“Rompers,” The Subversive Gay Fashion Trend That’s Putting the Trump Presidency At Risk

Posted on by Stephenson Billings

“Rompers” are a secret fashion trend devised by the Resistance to assault the masculine freedoms President Trump has so boldly envisioned for America.

In today’s red hot political climate, nothing is more of a turn-on than Donald J. Trump’s unbuttoned masculinity. It’s an enormous, rock-hard statement that millions of Americans are desperate to grasp.

But now that veiny display of our nation’s raw purpose is under attack by members of the radical leftist elite.

They will not stop until every last shred of moral decency is stripped from our bodies and we’re pushed naked against some slimy bathhouse wall like a drunken sailor in a French port town.

This is the shocking endgame of the hardcore homosexual “rompers” agenda.

Even President Trump is a target of their demented plot!

Rompers, for those who don’t read big city fashion magazines like GQ or Honcho, are a one-piece clothing combo most often worn by infants. On adults, however, they’re tight and slimming. They’re uniquely designed to accentuate a man’s chiseled buttocks with such detail that no crevasse is left up to the imagination. Many wear the top completely open to the belly button, revealing that first hint of a luxuriant treasure trail like an open invitation.

Worst of all, they can be torn off with a single yank behind the bushes of any local park!

Of course the liberal media is pushing this trend with drooling excitement. Members of the Rebel Alliance have even taken their fight to the streets, showing off their burly, big-shouldered bodies on the sidewalks of America’s most vulnerable cities!

Carnal combatants of the Romper Revolution have their eyes set on the White House.

Jamming our mental frequencies with this a parade of man-meat is the left’s attempt to distract us from Trump’s winning presidency.

It’s gender-fluid and infantile and brazenly erotic all at once! All those zippers and butt flaps and buttons invite the worst of our imagination! They’ve weaponized chest chair! It’s a calves and biceps psy-op campaign straight from the CIA’s playbook!

It’s fake news to think this fad is really turning straight men on, no matter how much we’re terrorized by roughly-hewn flesh in such playful fabrics! It gnaws at your brain and you wonder what it would be like to wrestle a romping romper man on a sweaty August night in the soft grass behind Mar-a-Lago… And you lose that match, but you lose it on purpose! And then again, and again until the entire nation is penetrated by Bernie Sanders’ phallic fallacy of free health care and minimum wages and job creator inheritance taxes!

It has become painfully obvious that the romper is nothing less than the bastard child of the Mao Suit and the yoga pant, a fashion statement that screams sexuality and nonstop socialist action!

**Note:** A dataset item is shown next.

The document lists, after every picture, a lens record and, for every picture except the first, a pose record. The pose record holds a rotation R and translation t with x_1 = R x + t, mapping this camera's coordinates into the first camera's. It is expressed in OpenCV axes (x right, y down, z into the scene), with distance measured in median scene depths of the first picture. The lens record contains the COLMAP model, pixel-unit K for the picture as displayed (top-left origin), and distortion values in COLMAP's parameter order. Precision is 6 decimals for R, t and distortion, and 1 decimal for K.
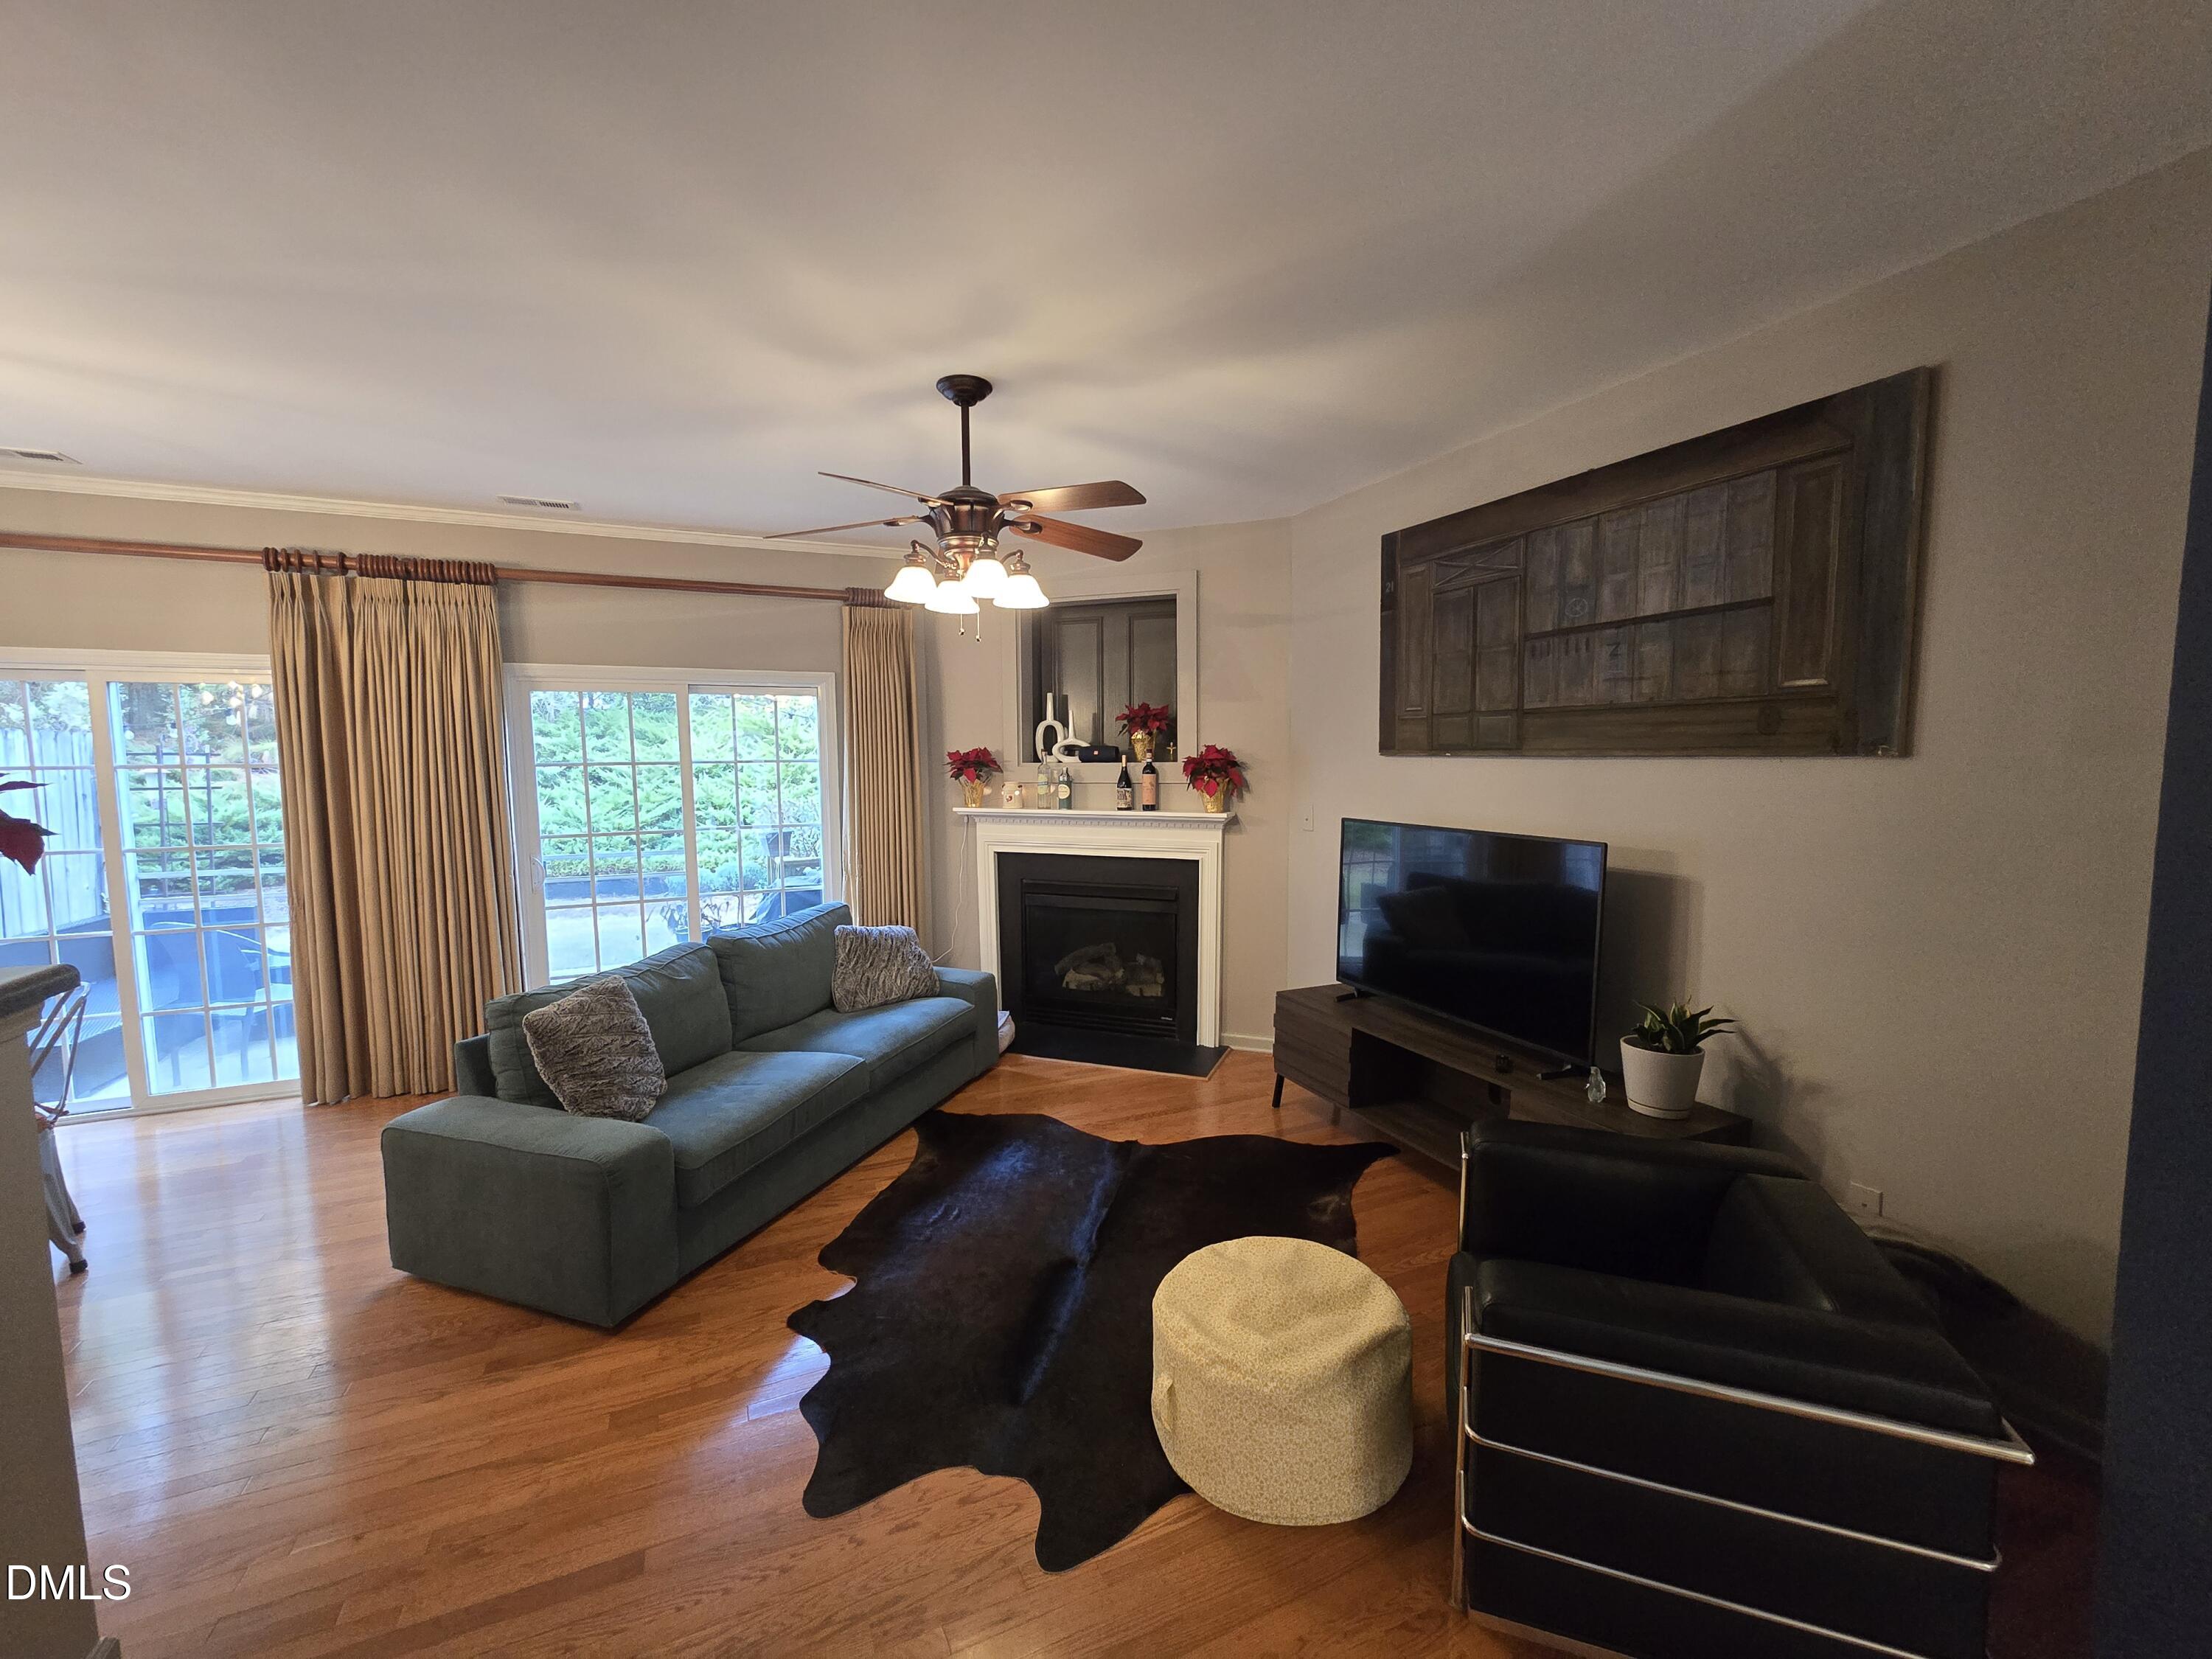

And as we, the once-proud men of Trump Nation, wipe off the lube with Mother’s sweater and weep messy tears in the back seats of our Dodge Durangos, the Donald himself is being shackled in his very own prison-striped romper and led from the White House as the Gay Agenda’s storm troopers march in to milk every last drop from America’s deflating manhood!

Can this happen? Will this happen? Should this happen?

Chew on that the next time you’re tempted to slip into some raunchy romper, sheeple!

  • Cassidy Pen

    It’s unbelievable that the nation has been brainwashed into pushing these “rompers” on our precious youth in their infancy years. Adult parents of working class families are immune to the conspiracy. The homogay agenda has indoctrinated the mindlessly unaware. Parents are seemingly too busy to protect their offspring from this kind of filth, dressing them up in one paneled Satan satins and covert coveralls.

  • Erich Sean

    Another day, another leftist plot EXPOSED by Dr. Billings! Even the word itself, “romper”, steers the mind towards some kind of pervy oil-slathered homosexual orgy in a bath house somewhere in Provincetown.

  • Blanche Beecham

    My Uncle Ashley (we are Southern; Ashley is a very masculine name) had the habit of tailoring his one piece long johns into something similar. As he was an older man, he didn’t wear that get up to the store or really outside of intimate get togethers in his back garden with other men of similar creative bent.

    My cousin, Velvet, once found Uncle Ashley asleep the morning following one of his notorious soirees. His manhood was slumbering, al fresco, like a hairless mouse resting on little fluffy pillows of white cotton. Her innocence and wedding night were both sullied with guilt and shame that morning – all because of a home made romper!

    These textile trash piles need to be burned!